> [Texto de lectura]
El hecho de que nuestros primeros padres pensaran lo contrario fue el
núcleo del pecado original. Temían que, si Dios era demasiado grande,
quitara algo a su vida. Pensaban que debían apartar a Dios a fin de tener
espacio para ellos mismos. Ésta ha sido también la gran tentación de la
época moderna, de los últimos tres o cuatro siglos. Cada vez más se ha
pensado y dicho: “Este Dios no nos deja libertad, nos limita el espacio de
nuestra vida con todos sus mandamientos. Por tanto, Dios debe
desaparecer; queremos ser autónomos, independientes. Sin este Dios
nosotros seremos dioses, y haremos lo que nos plazca”.
Éste era también el pensamiento del hijo pródigo, el cual no entendió
que, precisamente por el hecho de estar en la casa del padre, era “libre”. Se
marchó a un país lejano, donde malgastó su vida. Al final comprendió que,
en vez de ser libre, se había hecho esclavo, precisamente por haberse alejado
de su padre; comprendió que sólo volviendo a la casa de su padre podría ser
libre de verdad, con toda la belleza de la vida.

> [Acciones requeridas]
#1 Según el texto de lectura, ¿en qué época ha sido también la gran tentación pensar que Dios debía apartarse?
#2 Reporte, copiándolas completas, todas las líneas del listado que contengan la cadena "instrumental".

> [Datos de trabajo]
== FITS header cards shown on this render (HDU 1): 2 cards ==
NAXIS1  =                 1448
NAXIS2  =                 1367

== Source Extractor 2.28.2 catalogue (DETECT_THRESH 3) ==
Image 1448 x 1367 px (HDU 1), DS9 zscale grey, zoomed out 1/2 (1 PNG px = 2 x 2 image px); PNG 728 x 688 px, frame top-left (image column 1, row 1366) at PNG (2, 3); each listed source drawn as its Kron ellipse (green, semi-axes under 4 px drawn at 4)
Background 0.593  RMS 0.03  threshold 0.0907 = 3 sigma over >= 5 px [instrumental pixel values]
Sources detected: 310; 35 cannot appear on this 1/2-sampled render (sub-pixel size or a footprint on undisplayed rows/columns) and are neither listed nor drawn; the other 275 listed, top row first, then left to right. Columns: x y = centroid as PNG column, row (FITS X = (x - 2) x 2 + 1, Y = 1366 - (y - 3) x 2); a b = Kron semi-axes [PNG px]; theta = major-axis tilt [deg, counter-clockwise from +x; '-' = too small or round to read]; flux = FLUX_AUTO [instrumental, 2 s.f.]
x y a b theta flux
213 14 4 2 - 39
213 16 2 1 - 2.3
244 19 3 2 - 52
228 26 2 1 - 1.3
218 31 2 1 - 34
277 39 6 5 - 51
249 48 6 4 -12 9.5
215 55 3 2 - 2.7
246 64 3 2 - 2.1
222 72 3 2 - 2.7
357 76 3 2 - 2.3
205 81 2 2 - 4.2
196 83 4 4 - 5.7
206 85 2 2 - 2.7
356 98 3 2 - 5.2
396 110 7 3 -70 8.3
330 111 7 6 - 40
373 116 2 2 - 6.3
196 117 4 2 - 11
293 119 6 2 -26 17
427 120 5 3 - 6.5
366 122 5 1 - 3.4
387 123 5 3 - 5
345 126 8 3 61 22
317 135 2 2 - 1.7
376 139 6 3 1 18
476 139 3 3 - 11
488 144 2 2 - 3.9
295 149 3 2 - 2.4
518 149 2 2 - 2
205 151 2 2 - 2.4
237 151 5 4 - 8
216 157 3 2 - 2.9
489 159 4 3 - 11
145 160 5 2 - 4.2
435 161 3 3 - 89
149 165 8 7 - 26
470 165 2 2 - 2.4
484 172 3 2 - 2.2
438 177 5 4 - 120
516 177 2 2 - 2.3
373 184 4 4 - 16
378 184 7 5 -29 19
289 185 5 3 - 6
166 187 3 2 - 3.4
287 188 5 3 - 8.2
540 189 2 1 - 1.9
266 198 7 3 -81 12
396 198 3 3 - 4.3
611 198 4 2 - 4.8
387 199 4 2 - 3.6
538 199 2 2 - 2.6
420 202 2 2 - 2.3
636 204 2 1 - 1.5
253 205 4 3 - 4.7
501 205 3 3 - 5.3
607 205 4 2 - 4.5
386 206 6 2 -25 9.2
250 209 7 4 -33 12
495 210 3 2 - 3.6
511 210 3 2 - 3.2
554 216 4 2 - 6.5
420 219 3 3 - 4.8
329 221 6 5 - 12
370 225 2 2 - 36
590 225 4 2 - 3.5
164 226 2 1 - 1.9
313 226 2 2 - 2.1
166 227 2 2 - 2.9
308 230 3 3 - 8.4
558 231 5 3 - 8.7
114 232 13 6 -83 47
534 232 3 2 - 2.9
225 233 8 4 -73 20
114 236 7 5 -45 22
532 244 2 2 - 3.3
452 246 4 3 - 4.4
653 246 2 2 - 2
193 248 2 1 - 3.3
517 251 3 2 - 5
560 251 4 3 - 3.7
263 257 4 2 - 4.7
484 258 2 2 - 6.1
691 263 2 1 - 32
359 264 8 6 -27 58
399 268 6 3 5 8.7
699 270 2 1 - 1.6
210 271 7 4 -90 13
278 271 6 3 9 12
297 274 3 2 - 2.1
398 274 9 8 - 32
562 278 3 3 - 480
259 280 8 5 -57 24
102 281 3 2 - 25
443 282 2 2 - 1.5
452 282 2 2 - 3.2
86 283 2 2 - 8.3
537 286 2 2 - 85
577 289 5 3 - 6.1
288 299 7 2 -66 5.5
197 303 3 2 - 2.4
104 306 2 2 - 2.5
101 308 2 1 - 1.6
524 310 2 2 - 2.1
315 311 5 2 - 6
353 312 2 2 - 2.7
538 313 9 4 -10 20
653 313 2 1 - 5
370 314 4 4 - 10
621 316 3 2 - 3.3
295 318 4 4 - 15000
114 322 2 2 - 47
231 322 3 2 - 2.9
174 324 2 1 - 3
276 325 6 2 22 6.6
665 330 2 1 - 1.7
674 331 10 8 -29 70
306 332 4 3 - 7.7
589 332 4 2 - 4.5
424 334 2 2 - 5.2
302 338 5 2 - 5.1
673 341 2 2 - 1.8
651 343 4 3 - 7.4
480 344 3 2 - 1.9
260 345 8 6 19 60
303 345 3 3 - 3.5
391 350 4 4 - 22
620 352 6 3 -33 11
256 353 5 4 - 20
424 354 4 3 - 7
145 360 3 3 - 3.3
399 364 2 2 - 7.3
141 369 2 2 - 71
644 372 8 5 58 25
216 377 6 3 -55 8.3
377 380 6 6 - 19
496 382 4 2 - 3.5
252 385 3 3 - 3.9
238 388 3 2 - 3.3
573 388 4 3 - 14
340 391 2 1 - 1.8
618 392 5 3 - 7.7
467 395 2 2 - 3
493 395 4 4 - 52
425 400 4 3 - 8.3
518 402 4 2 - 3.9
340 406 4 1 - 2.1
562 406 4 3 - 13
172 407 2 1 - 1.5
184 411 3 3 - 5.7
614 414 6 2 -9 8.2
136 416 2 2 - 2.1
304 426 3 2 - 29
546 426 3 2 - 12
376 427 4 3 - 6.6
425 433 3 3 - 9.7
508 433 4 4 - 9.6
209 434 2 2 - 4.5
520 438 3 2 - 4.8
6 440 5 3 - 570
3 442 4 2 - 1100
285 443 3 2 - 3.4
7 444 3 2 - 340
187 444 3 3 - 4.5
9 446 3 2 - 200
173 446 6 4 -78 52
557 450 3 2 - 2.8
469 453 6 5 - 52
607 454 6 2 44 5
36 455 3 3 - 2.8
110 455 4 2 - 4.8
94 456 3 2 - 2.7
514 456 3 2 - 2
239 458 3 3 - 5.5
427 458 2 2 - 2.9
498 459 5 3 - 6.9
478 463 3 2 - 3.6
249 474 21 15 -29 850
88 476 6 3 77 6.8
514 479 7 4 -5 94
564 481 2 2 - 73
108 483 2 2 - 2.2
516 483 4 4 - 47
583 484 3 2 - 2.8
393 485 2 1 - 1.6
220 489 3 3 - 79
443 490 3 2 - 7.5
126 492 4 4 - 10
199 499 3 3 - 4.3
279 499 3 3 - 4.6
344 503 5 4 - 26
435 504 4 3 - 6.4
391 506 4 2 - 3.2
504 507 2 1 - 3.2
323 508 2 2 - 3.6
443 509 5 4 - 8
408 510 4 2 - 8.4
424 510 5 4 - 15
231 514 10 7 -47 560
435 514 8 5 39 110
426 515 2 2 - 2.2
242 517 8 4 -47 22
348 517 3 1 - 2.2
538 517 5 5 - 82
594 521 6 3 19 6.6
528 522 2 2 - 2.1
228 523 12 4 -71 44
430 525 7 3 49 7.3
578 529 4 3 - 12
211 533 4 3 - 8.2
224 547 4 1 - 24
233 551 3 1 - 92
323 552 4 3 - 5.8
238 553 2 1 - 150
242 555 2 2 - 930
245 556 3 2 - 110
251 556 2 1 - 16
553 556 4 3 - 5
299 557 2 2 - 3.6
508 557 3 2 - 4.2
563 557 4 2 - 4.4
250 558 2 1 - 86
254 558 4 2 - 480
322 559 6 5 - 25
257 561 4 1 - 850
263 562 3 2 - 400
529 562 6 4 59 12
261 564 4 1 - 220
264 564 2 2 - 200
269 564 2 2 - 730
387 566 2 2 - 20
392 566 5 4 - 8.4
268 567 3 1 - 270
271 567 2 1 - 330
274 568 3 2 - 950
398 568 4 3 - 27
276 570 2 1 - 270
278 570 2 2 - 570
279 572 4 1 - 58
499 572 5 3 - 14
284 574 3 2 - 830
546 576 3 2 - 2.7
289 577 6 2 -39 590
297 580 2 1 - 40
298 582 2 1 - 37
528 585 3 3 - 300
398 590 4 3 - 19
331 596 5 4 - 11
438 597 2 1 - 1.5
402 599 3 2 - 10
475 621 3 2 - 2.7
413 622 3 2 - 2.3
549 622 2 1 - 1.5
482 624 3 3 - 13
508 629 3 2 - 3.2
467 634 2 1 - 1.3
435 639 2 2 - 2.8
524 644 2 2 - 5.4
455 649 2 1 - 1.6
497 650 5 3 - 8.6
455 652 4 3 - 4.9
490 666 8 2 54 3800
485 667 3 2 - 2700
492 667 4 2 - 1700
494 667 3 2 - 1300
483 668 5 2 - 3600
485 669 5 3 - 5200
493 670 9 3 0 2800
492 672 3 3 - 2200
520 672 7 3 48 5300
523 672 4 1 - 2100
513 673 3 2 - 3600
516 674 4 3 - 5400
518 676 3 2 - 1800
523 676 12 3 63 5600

> [Respuestas por tarea]
#1 En la época moderna, de los últimos tres o cuatro siglos.

#2
Background 0.593  RMS 0.03  threshold 0.0907 = 3 sigma over >= 5 px [instrumental pixel values]
Sources detected: 310; 35 cannot appear on this 1/2-sampled render (sub-pixel size or a footprint on undisplayed rows/columns) and are neither listed nor drawn; the other 275 listed, top row first, then left to right. Columns: x y = centroid as PNG column, row (FITS X = (x - 2) x 2 + 1, Y = 1366 - (y - 3) x 2); a b = Kron semi-axes [PNG px]; theta = major-axis tilt [deg, counter-clockwise from +x; '-' = too small or round to read]; flux = FLUX_AUTO [instrumental, 2 s.f.]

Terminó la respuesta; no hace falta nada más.